→ **Texte fourni**
Prêtres de Saint-Sulpice: catastrophe patrimoniale appréhendée

Les Sulpiciens, ces anciens seigneurs de l’île de Montréal, ont accumulé des trésors culturels depuis 1657, mais viennent de licencier tous les professionnels censés veiller sur leurs riches collections qui touchent aux origines du Québec et du Canada.
Archivistes, conservateurs, techniciens, responsables de l’entretien des biens immobiliers : ce qui restait du personnel spécialisé pour veiller à la conservation des riches archives et des biens patrimoniaux des prêtres de Saint-Sulpice, les anciens seigneurs tout-puissants de l’île de Montréal, a été licencié en bloc. Du jour au lendemain, il s’agit donc d’un des centres d’archives les plus importants au pays qui se retrouve non seulement fermé mais privé de ses professionnels.
Jusqu’à ce licenciement brutal et définitif, Marc Lacasse était depuis des années le conservateur de ces archives qui plongent aux racines de la Nouvelle-France. Quiconque s’intéresse à l’histoire de Montréal a eu affaire à lui. « On nous a dit de ne pas nous inquiéter », confie au Devoir cet homme bien connu de la communauté des chercheurs et des historiens. Or « il est évident qu’il y a matière à s’inquiéter », dit-il. Comment un centre de cette envergure peut-il espérer préserver des documents d’une telle importance au Canada sans aucun personnel qualifié ?, se demande-t-il.
Marc Lacasse a été licencié en même temps que cinq autres professionnels. Avec eux, les apports de plusieurs contractuels voués à des expertises particulières disparaissent aussi. Le centre comprenait notamment cent mètres linéaires de documents qui remontent à 1657, sans parler d’une imposante collection de livres rares, d’une collection d’œuvres d’art, d’objets inattendus, comme un sextant de 1631, des pièces d’archéologie liées à l’histoire autochtone, des objets de culte, une importante collection de monnaies, des instruments scientifiques, des pièces liées à l’histoire naturelle, tant d’autres choses. « Il y avait des évaluations et des expertises en cours. Plus personne n’est là pour les compléter. »

→ **Consigne détaillée**
Transcrivez intégralement l’article sur les archives des Sulpiciens, sans rien y changer. Les lignes qui suivent ne jouent aucun rôle dans ce travail.

[Lignes contenues dans un jeu de données]
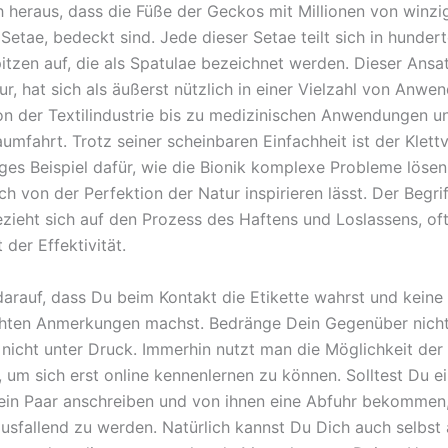
ich heraus, dass die Füße der Geckos mit Millionen von winz
Setae, bedeckt sind. Jede dieser Setae teilt sich in hunder
itzen auf, die als Spatulae bezeichnet werden. Dieser Ansatz
ur, hat sich als äußerst nützlich in einer Vielzahl von Anw
on der Textilindustrie bis zu medizinischen Anwendungen u
umfahrt. Trotz seiner scheinbaren Einfachheit ist der Klett
iges Beispiel dafür, wie die Bionik komplexe Probleme lösen
ch von der Perfektion der Natur inspirieren lässt. Der Begrif
zieht sich auf den Prozess des Haftens und Loslassens, of
 der Effektivität.
darauf, dass Du beim Kontakt die Etikette wahrst und keine
hten Anmerkungen machst. Bedränge Dein Gegenüber nicht
e nicht unter Druck. Immerhin nutzt man die Möglichkeit der
, um sich erst online kennenlernen zu können. Solltest Du e
ein Paar anschreiben und von ihnen eine Abfuhr bekommen, 
usfallend zu werden. Natürlich kannst Du Dich auch selbst 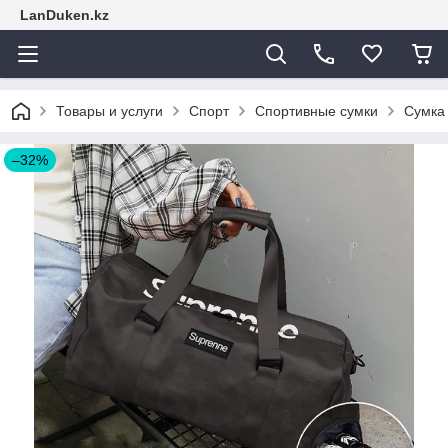
LanDuken.kz
Товары и услуги
Спорт
Спортивные сумки
Сумка
–32%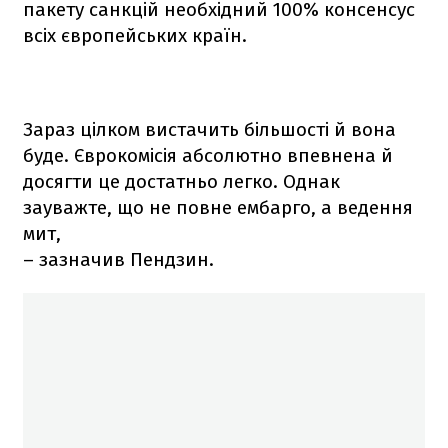
пакету санкцій необхідний 100% консенсус
всіх європейських країн.
Зараз цілком вистачить більшості й вона
буде. Єврокомісія абсолютно впевнена й
досягти це достатньо легко. Однак
зауважте, що не повне ембарго, а ведення
мит,
– зазначив Пендзин.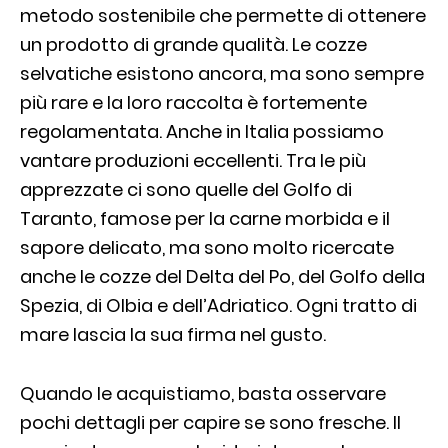
metodo sostenibile che permette di ottenere
un prodotto di grande qualità. Le cozze
selvatiche esistono ancora, ma sono sempre
più rare e la loro raccolta è fortemente
regolamentata. Anche in Italia possiamo
vantare produzioni eccellenti. Tra le più
apprezzate ci sono quelle del Golfo di
Taranto, famose per la carne morbida e il
sapore delicato, ma sono molto ricercate
anche le cozze del Delta del Po, del Golfo della
Spezia, di Olbia e dell’Adriatico. Ogni tratto di
mare lascia la sua firma nel gusto.
Quando le acquistiamo, basta osservare
pochi dettagli per capire se sono fresche. Il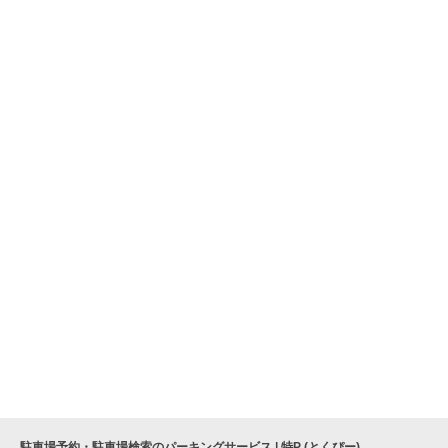
駐車場予約・駐車場検索のパーキングサービス | 特P (とくぴー)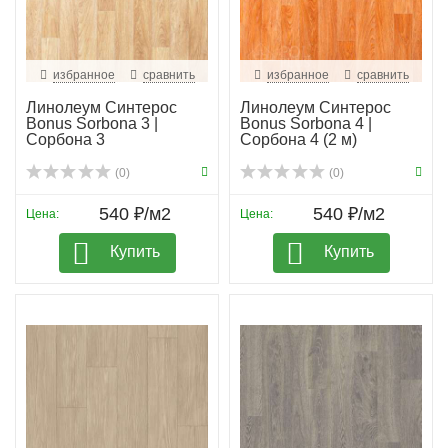
избранное
сравнить
избранное
сравнить
Линолеум Синтерос
Линолеум Синтерос
Bonus Sorbona 3 |
Bonus Sorbona 4 |
Сорбона 3
Сорбона 4 (2 м)
(0)
(0)
540 ₽/м2
540 ₽/м2
Цена:
Цена:
Купить
Купить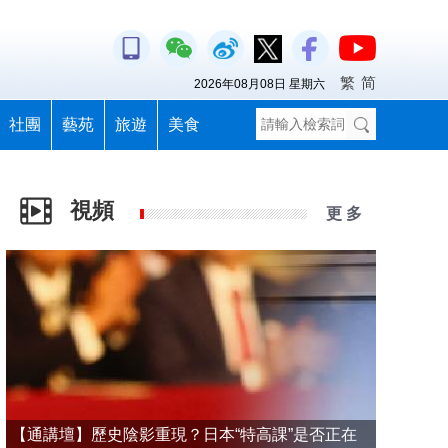
繁
简
2026年08月08日 星期六
社團
藝苑
旅遊
美食
視頻
更 多
【通講壇】歷史陰影重現？日本“特高課”是否正在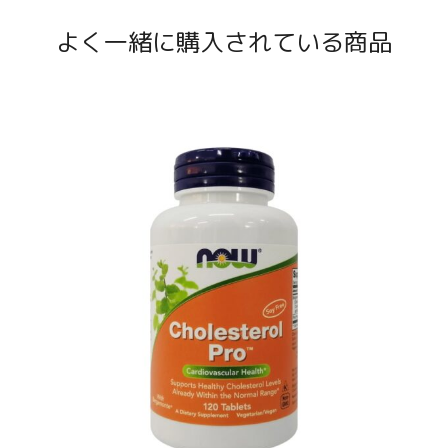
よく一緒に購入されている商品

→ **Corrigé de l’exercice**
Prêtres de Saint-Sulpice: catastrophe patrimoniale appréhendée

Les Sulpiciens, ces anciens seigneurs de l’île de Montréal, ont accumulé des trésors culturels depuis 1657, mais viennent de licencier tous les professionnels censés veiller sur leurs riches collections qui touchent aux origines du Québec et du Canada.
Archivistes, conservateurs, techniciens, responsables de l’entretien des biens immobiliers : ce qui restait du personnel spécialisé pour veiller à la conservation des riches archives et des biens patrimoniaux des prêtres de Saint-Sulpice, les anciens seigneurs tout-puissants de l’île de Montréal, a été licencié en bloc. Du jour au lendemain, il s’agit donc d’un des centres d’archives les plus importants au pays qui se retrouve non seulement fermé mais privé de ses professionnels.
Jusqu’à ce licenciement brutal et définitif, Marc Lacasse était depuis des années le conservateur de ces archives qui plongent aux racines de la Nouvelle-France. Quiconque s’intéresse à l’histoire de Montréal a eu affaire à lui. « On nous a dit de ne pas nous inquiéter », confie au Devoir cet homme bien connu de la communauté des chercheurs et des historiens. Or « il est évident qu’il y a matière à s’inquiéter », dit-il. Comment un centre de cette envergure peut-il espérer préserver des documents d’une telle importance au Canada sans aucun personnel qualifié ?, se demande-t-il.
Marc Lacasse a été licencié en même temps que cinq autres professionnels. Avec eux, les apports de plusieurs contractuels voués à des expertises particulières disparaissent aussi. Le centre comprenait notamment cent mètres linéaires de documents qui remontent à 1657, sans parler d’une imposante collection de livres rares, d’une collection d’œuvres d’art, d’objets inattendus, comme un sextant de 1631, des pièces d’archéologie liées à l’histoire autochtone, des objets de culte, une importante collection de monnaies, des instruments scientifiques, des pièces liées à l’histoire naturelle, tant d’autres choses. « Il y avait des évaluations et des expertises en cours. Plus personne n’est là pour les compléter. »